Help with reviewing and changing your will
Your financial and family circumstances change as time passes, so it is important that you review the terms of your will at regular intervals. We recommend that at least once every five years you carefully consider whether you need to make a new will, or change or update your existing will.
Reasons for changing an existing will
You may wish to make a new will or update your will in the following cases:
- If there are changes to the inheritance tax rules, or other relevant changes in legislation
- If you get married or divorced
- If you buy or sell anything that you have made a specific gift of in your will
- If you have more children
- If you move outside the UK
- If the person you appointed as a guardian dies, or becomes too ill to look after your children if you die
- If you want to change your executors
- If you change your mind about anything in your will
In all these circumstances, it is best to make the position absolutely clear with a new will.
Your will is cancelled automatically, if:
- You make a subsequent will
- You get married or enter a civil partnership
- Your will is physically destroyed
You will then need to make a new will or the rules of intestacy will apply.
Adding a codicil to a will
There are situations in which you might want to keep a previous will, but just make minor changes to it. You can do this by making a codicil.

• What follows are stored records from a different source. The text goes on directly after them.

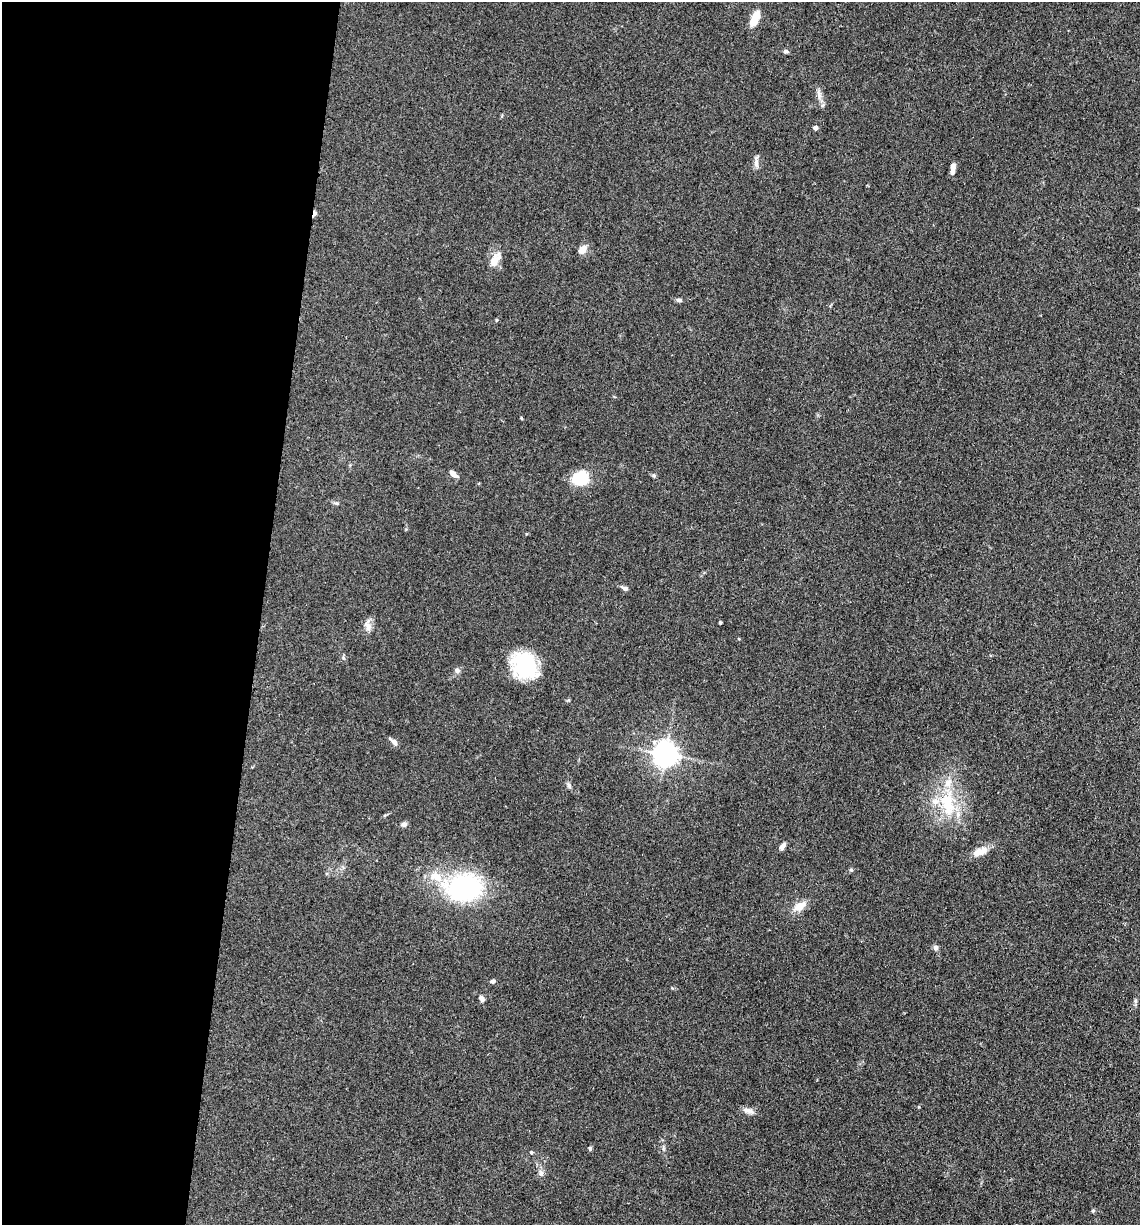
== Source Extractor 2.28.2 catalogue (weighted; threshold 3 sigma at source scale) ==
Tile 5 of 4 x 4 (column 1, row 2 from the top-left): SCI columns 243-1380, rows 2450-3672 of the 4920 x 4899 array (HDU 1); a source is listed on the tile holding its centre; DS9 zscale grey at full resolution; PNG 1142 x 1227 px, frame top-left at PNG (2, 2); no overlay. Shown black and unused: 23% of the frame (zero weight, under 3 of 4 exposures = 1% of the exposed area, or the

A codicil is an independent document in its own right:
- If you cancel your will at a later date, you will not automatically cancel a related codicil
- Your new will must make it clear that it changes the terms of, or cancels, the earlier codicil
- In every will there should be a clause revoking any previous wills or codicils.
The codicil is subject to the same formal requirements as the will. Common uses of a codicil are:
- To change an executor
- To change a specific gift
- To add a beneficiary
- Other minor alterations
If you want to make more fundamental changes to your will, we recommend making a new will.
We also recommend making a new will if you do not want people to know the specific changes in your will, as your last will and codicils to it become public documents once Grant of Probate has been issued.